Data for this exercise →

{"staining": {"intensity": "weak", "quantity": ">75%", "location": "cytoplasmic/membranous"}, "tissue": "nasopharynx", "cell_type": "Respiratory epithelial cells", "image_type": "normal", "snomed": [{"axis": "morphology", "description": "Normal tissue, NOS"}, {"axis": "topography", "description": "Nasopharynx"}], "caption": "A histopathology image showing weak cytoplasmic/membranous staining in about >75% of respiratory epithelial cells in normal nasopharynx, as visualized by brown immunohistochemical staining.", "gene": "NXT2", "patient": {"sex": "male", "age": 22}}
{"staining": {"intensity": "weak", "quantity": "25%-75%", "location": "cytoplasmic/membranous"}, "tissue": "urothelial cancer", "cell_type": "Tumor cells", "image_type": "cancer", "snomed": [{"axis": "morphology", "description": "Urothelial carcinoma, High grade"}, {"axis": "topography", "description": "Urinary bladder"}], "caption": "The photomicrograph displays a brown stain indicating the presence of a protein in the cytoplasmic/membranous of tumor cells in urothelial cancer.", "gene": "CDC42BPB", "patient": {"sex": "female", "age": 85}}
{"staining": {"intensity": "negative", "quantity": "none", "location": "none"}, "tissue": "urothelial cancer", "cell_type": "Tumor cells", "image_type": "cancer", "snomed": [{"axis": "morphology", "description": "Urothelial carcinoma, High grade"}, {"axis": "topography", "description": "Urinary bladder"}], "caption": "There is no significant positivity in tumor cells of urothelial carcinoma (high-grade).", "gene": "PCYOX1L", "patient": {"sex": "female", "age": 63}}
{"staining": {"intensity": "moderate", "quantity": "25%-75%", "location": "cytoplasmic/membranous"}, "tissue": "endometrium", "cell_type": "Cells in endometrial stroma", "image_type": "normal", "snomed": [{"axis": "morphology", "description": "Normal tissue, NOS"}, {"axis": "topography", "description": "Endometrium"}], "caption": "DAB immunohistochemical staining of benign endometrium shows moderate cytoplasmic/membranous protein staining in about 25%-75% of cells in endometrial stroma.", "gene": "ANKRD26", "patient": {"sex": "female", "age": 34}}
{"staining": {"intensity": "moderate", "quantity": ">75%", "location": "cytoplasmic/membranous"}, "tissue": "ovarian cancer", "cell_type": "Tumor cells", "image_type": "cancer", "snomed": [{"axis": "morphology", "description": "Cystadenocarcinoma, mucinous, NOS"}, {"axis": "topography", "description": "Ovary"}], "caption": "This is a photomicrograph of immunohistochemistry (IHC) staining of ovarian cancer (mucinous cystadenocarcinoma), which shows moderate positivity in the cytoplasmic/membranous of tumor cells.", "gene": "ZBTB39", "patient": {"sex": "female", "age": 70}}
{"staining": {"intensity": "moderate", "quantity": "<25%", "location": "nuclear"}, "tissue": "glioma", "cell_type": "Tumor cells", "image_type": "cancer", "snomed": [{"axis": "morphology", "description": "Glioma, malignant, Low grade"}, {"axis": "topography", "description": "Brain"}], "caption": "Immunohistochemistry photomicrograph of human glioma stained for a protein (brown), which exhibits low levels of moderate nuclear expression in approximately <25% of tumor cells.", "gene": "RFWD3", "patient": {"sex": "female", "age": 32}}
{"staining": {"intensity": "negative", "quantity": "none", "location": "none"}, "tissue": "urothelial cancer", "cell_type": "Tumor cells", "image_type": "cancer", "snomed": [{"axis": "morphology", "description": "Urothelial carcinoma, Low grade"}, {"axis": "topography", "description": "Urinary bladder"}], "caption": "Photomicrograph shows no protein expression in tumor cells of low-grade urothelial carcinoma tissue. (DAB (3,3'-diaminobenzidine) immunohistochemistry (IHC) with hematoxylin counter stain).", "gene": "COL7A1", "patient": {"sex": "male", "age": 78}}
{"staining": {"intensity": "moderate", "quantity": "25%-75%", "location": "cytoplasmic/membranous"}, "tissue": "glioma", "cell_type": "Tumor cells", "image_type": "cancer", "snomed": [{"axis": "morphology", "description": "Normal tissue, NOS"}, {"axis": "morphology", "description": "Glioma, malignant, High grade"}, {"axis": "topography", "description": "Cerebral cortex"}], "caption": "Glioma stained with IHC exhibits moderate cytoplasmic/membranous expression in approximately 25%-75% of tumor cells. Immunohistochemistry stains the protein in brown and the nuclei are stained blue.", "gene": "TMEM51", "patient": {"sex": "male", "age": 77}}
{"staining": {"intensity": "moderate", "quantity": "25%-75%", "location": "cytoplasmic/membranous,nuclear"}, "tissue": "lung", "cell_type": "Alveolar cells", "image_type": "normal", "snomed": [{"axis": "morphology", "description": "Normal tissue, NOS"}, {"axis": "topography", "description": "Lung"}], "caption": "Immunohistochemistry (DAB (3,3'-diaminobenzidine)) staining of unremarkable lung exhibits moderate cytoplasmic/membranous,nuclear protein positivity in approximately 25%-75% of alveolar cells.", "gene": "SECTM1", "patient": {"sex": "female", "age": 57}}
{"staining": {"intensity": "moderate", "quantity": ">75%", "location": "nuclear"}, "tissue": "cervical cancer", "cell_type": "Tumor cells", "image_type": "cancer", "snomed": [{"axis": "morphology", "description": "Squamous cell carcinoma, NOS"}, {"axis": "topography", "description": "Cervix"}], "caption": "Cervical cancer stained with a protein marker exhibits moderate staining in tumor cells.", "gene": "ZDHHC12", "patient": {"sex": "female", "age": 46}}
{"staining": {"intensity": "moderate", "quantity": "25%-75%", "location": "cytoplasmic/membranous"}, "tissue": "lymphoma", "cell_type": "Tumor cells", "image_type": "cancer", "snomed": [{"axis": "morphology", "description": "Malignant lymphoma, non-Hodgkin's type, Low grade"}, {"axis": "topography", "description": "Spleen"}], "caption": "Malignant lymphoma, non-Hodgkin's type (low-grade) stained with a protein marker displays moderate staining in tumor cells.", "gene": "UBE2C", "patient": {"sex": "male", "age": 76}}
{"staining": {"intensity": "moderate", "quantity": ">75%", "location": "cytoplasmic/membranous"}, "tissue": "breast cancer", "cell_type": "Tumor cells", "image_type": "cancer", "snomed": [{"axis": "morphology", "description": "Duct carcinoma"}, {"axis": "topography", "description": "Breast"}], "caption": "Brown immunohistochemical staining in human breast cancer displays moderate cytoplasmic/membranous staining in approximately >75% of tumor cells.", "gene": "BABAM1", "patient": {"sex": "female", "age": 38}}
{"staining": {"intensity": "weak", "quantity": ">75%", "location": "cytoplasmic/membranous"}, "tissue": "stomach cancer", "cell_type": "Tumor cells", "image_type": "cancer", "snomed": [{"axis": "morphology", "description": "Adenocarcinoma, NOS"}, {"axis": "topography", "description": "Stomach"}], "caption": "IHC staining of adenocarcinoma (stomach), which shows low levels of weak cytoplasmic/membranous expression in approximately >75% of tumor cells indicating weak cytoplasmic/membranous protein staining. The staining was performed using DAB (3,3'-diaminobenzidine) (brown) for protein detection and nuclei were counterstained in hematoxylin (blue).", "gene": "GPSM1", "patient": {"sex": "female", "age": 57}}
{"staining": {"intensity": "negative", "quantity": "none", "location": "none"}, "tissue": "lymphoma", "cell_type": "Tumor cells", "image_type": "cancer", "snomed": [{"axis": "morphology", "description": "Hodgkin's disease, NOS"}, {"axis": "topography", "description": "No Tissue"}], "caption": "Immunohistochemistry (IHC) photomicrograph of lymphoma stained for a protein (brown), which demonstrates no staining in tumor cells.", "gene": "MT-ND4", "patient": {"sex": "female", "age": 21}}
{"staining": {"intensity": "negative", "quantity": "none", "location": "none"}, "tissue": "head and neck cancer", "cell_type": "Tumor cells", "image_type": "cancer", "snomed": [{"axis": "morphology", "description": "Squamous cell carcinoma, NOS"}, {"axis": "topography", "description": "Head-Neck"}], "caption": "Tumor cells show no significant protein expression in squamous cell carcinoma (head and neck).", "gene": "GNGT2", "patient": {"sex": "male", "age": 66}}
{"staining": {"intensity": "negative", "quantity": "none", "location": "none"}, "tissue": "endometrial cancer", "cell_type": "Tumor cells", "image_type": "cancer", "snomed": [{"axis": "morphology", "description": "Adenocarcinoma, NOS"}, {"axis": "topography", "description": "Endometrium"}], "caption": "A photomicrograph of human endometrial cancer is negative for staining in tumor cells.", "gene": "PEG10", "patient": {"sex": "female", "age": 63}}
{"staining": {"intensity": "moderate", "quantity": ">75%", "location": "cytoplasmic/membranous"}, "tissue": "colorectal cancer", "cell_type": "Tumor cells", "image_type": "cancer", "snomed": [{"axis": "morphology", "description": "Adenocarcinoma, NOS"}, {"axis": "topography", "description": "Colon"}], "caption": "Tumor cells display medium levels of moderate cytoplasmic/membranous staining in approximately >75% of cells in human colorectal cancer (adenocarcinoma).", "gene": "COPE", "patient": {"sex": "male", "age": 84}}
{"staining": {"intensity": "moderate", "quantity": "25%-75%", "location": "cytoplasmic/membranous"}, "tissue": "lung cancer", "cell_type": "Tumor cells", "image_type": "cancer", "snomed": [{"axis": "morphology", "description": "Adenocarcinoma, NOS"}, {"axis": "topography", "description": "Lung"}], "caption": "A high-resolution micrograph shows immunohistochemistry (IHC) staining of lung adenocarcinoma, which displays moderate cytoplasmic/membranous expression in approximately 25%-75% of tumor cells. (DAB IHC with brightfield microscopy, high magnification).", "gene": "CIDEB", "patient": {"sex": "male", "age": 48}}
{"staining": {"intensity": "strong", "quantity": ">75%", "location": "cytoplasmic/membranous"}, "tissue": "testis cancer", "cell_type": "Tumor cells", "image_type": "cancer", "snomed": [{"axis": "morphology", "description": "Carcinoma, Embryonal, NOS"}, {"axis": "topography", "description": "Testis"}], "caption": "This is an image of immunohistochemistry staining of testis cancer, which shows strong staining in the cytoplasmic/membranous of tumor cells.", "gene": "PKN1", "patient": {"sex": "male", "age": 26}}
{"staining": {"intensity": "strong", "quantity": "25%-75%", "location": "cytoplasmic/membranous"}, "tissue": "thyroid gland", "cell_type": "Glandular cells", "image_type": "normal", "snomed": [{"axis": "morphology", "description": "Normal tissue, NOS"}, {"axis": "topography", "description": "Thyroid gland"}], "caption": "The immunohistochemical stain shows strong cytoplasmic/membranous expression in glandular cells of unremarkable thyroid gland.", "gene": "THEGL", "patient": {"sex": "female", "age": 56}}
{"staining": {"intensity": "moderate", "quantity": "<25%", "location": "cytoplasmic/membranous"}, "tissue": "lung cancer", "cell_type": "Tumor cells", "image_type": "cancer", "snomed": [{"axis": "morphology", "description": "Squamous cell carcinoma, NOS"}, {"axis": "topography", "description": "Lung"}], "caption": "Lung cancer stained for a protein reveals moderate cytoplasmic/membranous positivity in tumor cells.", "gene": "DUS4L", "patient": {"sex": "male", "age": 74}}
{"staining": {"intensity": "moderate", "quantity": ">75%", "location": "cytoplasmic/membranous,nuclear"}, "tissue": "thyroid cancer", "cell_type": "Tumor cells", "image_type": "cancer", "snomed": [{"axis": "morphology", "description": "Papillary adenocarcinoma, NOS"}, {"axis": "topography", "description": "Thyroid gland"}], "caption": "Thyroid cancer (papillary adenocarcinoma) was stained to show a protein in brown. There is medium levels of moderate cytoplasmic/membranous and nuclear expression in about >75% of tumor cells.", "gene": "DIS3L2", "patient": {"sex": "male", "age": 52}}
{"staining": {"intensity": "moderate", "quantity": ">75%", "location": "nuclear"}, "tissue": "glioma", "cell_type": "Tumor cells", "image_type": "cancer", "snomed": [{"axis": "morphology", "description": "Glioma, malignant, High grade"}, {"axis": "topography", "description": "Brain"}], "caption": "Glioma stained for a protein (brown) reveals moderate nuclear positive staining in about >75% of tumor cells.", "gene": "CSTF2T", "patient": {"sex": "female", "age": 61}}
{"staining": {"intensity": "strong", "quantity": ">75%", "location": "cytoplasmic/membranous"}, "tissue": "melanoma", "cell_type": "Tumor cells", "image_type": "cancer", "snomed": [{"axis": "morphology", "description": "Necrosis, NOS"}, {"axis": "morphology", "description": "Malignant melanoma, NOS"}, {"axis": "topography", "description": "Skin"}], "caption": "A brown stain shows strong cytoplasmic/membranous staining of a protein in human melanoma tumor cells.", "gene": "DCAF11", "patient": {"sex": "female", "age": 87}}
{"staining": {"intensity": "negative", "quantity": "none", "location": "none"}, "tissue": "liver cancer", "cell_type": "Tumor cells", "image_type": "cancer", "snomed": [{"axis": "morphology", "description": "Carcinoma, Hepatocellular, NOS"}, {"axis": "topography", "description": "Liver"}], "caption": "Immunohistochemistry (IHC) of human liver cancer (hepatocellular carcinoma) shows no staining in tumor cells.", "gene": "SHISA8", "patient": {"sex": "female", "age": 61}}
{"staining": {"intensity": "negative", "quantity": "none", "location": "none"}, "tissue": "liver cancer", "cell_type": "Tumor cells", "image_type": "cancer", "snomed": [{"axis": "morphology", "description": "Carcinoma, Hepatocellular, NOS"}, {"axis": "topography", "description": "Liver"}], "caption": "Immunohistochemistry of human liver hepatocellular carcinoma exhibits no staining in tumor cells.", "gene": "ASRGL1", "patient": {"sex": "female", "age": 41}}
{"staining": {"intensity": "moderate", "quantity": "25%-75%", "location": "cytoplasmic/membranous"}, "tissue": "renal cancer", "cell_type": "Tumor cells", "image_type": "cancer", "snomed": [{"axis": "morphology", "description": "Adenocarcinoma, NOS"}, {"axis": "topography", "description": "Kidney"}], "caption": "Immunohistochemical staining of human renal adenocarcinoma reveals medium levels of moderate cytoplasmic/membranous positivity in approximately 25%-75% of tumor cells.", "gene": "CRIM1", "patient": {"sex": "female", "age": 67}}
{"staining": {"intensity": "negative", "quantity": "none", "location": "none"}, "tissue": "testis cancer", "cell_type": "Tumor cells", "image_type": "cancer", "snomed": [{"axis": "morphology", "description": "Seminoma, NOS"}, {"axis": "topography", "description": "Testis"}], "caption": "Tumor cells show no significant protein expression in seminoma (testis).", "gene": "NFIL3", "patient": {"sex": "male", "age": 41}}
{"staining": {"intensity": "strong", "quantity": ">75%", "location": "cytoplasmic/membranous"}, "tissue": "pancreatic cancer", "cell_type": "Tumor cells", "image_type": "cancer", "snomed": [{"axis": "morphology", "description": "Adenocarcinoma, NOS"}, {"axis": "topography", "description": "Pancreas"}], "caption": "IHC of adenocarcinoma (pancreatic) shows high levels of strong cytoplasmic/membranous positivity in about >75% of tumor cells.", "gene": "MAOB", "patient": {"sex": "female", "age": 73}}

Work request →
In the entries above, the lines from the one bearing "high-resolution micrograph shows" up to and including the one bearing "immunohistochemical stain shows" should be transcribed exactly; no other line is wanted.

Reply to the task →
{"staining": {"intensity": "moderate", "quantity": "25%-75%", "location": "cytoplasmic/membranous"}, "tissue": "lung cancer", "cell_type": "Tumor cells", "image_type": "cancer", "snomed": [{"axis": "morphology", "description": "Adenocarcinoma, NOS"}, {"axis": "topography", "description": "Lung"}], "caption": "A high-resolution micrograph shows immunohistochemistry (IHC) staining of lung adenocarcinoma, which displays moderate cytoplasmic/membranous expression in approximately 25%-75% of tumor cells. (DAB IHC with brightfield microscopy, high magnification).", "gene": "CIDEB", "patient": {"sex": "male", "age": 48}}
{"staining": {"intensity": "strong", "quantity": ">75%", "location": "cytoplasmic/membranous"}, "tissue": "testis cancer", "cell_type": "Tumor cells", "image_type": "cancer", "snomed": [{"axis": "morphology", "description": "Carcinoma, Embryonal, NOS"}, {"axis": "topography", "description": "Testis"}], "caption": "This is an image of immunohistochemistry staining of testis cancer, which shows strong staining in the cytoplasmic/membranous of tumor cells.", "gene": "PKN1", "patient": {"sex": "male", "age": 26}}
{"staining": {"intensity": "strong", "quantity": "25%-75%", "location": "cytoplasmic/membranous"}, "tissue": "thyroid gland", "cell_type": "Glandular cells", "image_type": "normal", "snomed": [{"axis": "morphology", "description": "Normal tissue, NOS"}, {"axis": "topography", "description": "Thyroid gland"}], "caption": "The immunohistochemical stain shows strong cytoplasmic/membranous expression in glandular cells of unremarkable thyroid gland.", "gene": "THEGL", "patient": {"sex": "female", "age": 56}}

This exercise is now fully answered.